Welsh minister and historian

Tom Beynon (1886 – 10 February 1961) was a Welsh Presbyterian minister, author and historian.

==Life==
Tom Beynon was born to William and Elizabeth Beynon and grew up in Mynydd-y-Garreg, Carmarthenshire. After completing local schooling in 1903, he began work in the Pontyberem area, where he attended the local Soar Church and began preaching. Soon after he entered training at the Old College School, Carmarthen, then took further training at Newcastle Emlyn Grammar School and Bala Theological College, and was ordained a pastor of the Tabernacle of Blaengwynfi, Glamorgan, in 1916. He went on to serve at Horeb and Gosen near Aberystwyth (1933–1951).

==Writings==
Beynon was an enthusiastic historian of Calvinistic Methodism in Wales.
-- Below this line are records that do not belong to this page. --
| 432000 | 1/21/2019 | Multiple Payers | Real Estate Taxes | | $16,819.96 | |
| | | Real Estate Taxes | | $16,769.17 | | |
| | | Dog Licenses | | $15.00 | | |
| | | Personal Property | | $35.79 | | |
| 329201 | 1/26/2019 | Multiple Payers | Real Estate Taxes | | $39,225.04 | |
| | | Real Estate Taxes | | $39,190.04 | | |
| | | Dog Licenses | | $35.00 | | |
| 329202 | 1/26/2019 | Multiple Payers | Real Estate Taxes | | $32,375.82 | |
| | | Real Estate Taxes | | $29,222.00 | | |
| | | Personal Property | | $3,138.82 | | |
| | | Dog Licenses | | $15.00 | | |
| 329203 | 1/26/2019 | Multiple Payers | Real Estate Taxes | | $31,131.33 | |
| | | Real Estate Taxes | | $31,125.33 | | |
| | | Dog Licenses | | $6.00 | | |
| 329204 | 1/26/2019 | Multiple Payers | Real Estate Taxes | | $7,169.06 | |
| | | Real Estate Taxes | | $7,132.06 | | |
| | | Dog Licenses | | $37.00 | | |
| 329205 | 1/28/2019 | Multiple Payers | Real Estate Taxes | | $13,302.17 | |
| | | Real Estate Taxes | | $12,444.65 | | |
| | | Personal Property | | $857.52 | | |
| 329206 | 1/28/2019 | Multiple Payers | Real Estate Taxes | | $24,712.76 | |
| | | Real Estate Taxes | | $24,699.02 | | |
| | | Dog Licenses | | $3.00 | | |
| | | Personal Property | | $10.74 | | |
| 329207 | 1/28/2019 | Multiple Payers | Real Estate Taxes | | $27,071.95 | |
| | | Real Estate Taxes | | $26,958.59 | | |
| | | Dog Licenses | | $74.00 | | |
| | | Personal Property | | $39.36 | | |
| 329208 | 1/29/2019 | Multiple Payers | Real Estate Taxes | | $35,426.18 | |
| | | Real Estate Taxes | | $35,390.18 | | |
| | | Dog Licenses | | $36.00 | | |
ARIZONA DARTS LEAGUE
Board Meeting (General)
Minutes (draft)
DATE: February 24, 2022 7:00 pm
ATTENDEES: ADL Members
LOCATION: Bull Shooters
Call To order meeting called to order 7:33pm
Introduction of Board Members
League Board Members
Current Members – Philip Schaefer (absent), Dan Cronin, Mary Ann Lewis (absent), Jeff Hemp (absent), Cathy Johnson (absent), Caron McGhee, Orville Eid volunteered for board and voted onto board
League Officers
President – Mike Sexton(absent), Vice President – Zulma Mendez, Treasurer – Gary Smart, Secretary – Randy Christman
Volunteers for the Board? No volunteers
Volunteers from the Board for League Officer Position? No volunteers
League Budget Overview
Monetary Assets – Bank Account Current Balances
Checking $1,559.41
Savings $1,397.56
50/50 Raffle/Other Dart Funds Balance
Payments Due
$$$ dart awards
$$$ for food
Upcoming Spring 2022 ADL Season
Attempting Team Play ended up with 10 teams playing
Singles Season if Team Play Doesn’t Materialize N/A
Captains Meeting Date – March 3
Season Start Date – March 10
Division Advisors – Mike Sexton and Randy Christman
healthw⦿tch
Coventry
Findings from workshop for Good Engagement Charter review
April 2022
His writings appeared in Y Drysorfa, Y Goleuad, Y Traethodydd, and in local papers such as the Llanelly Mercury and the Welsh Gazette. His essays were issued in collections: Golud a Mawl Dyffryn Tywi (1936), Gwrid ar Orwel ym Morgannwg (1938), Treftadaeth y Cenfu a Maes Gwenllian (1941), Cwmsêl a Chefn Sidan (1946), and Allt Cunedda, Llechdwnni a Mwdlwscwm (1955). He also edited and contributed to the Journal of the Calvinistic Methodist History Society between 1933 and 1947.

Tom Beynon died at his home in Penparcau, Aberystwyth, in February 1961 and was buried in Mynydd-y-Garreg.